Copyright (C) 2019 Ken-ya and Takahiro Yoshimura. All rights reserved.
Licensed under the terms of GNU General Public License Version 3 or later. See COPYING.txt
for details.
Clairvoyance is a concurrent lip reader. It is capable to read speakers are speaking in the given video stream, showing the threads of conversations.
You need: Python 3.6, ffmpeg (with ffprobe)

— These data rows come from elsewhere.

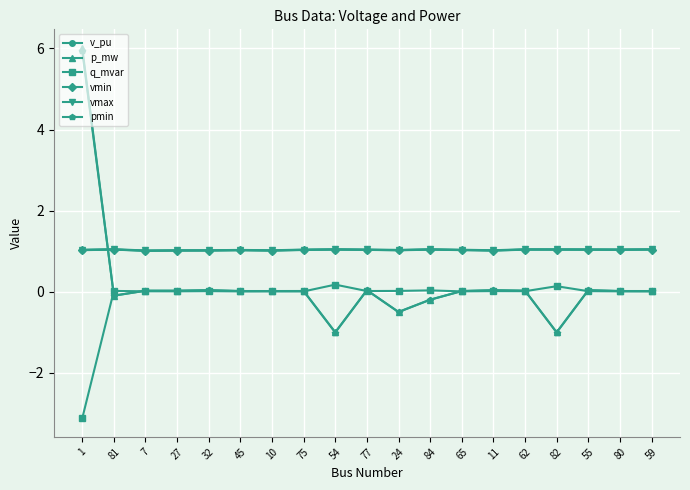

What is the value of the vmin point at the 4th from the left?

1.0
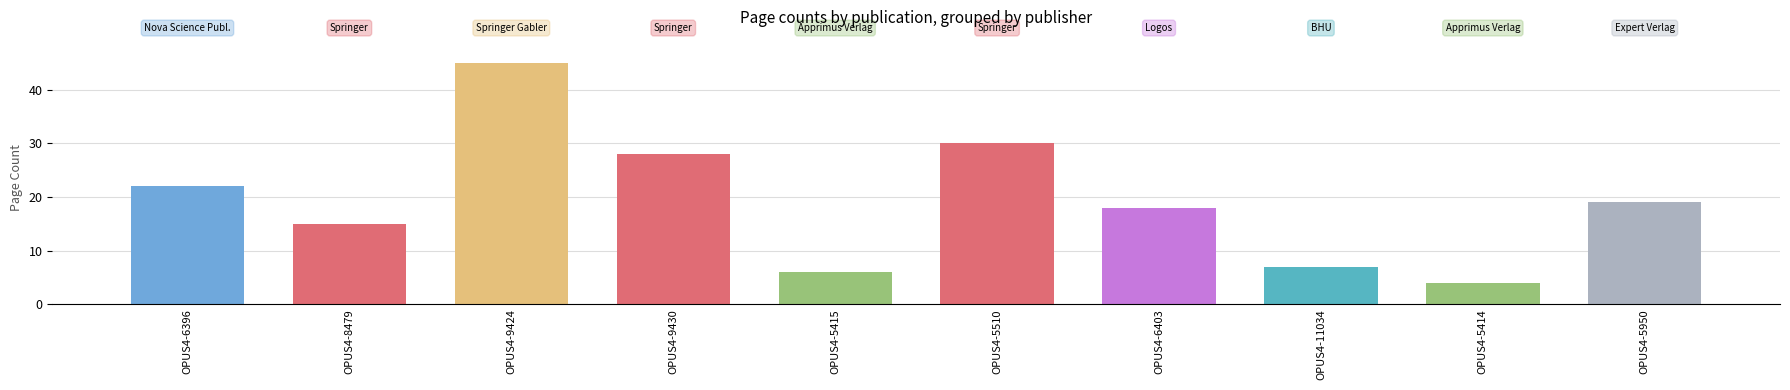

Which category has the highest value across all series?

OPUS4-9424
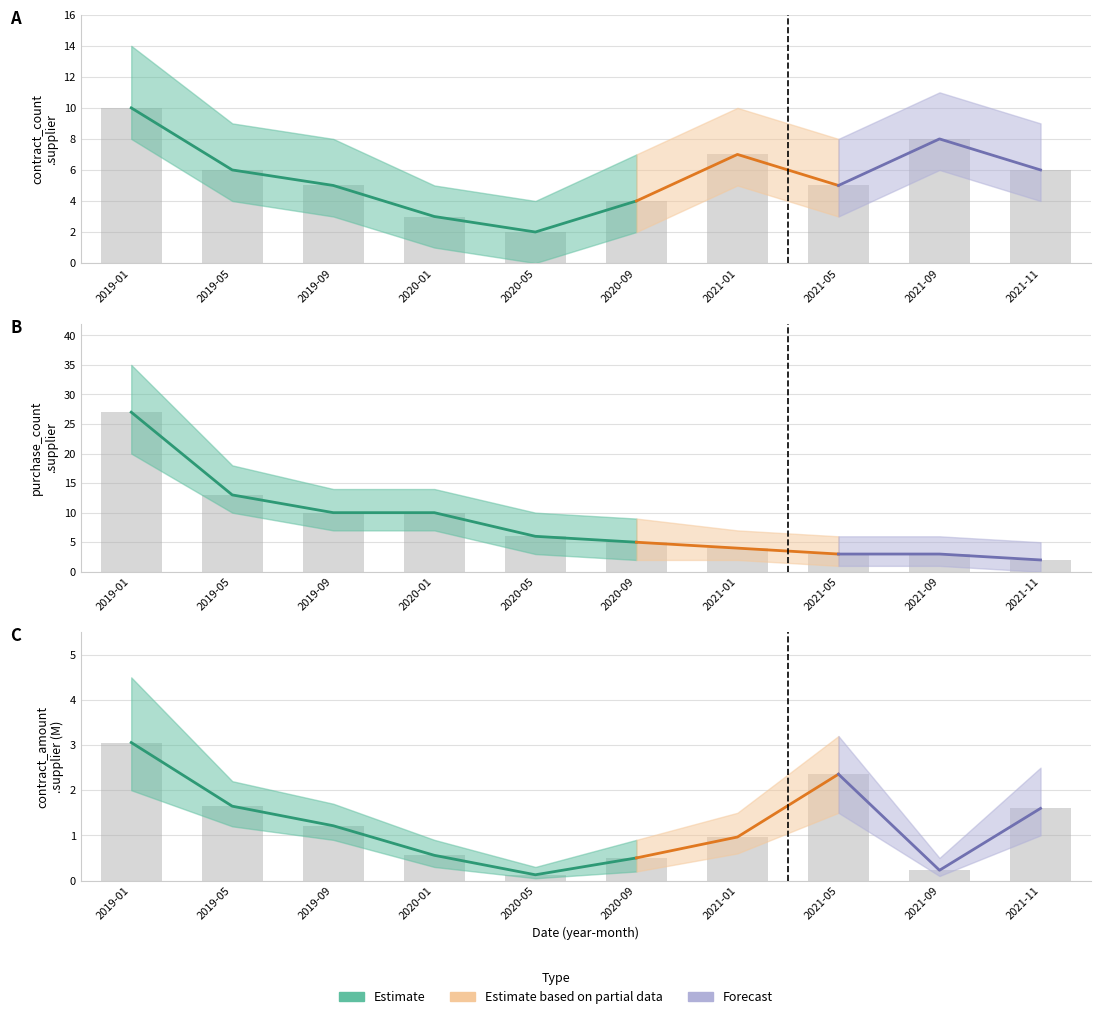

Which series has the largest total across all categories?

purchase_count.supplier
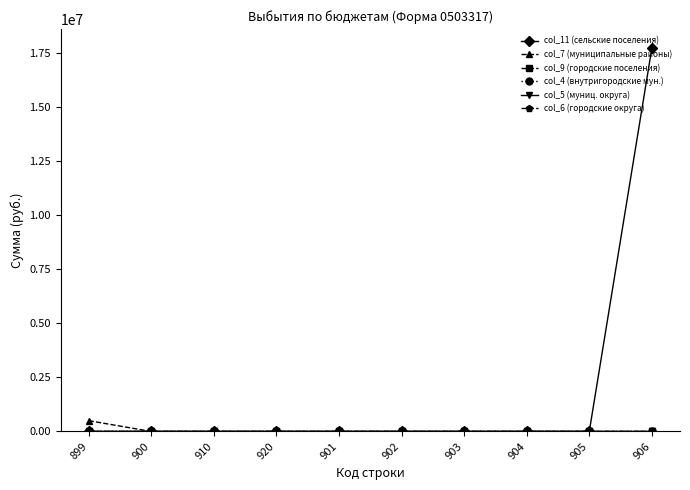

The value of col_11 (сельские поселения) at 901 is -10273230. True or false?

False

$ python3.6 -m venv ~/ve/cv
$ ~/ve/cv/bin/pip git+https://github.com/monolithworks/clairvoyance
$ ~/ve/cv/bin/pip git+https://github.com/monolithworks/clairvoyance-lipnet
$ ~/ve/cv/bin/clairvoyance --debug --show-frame --face-detect-subsample=1 /path/to/some/movie.mp4
...
DEBUG:FaceDetector:known_0: 70: recognized
DEBUG:FaceDetector:known_1: 70: recognized
DEBUG:FaceDetector:known_2: 70: recognized
DEBUG:FaceDetector:known_3: 70: recognized
...
DEBUG:FaceRecognitionTask:Faces detected: 4 (18.67 sec.).
known_0: bin re at z four now (6.60 sec)
known_1: bin bred ich c five son (3.63 sec)
known_2: ben are in f see son (3.72 sec)
known_3: h b o n o one son (6.10 sec)
Lots; slow, arcane, have to be stopped with C-c after detection, and so on. Sorry for that.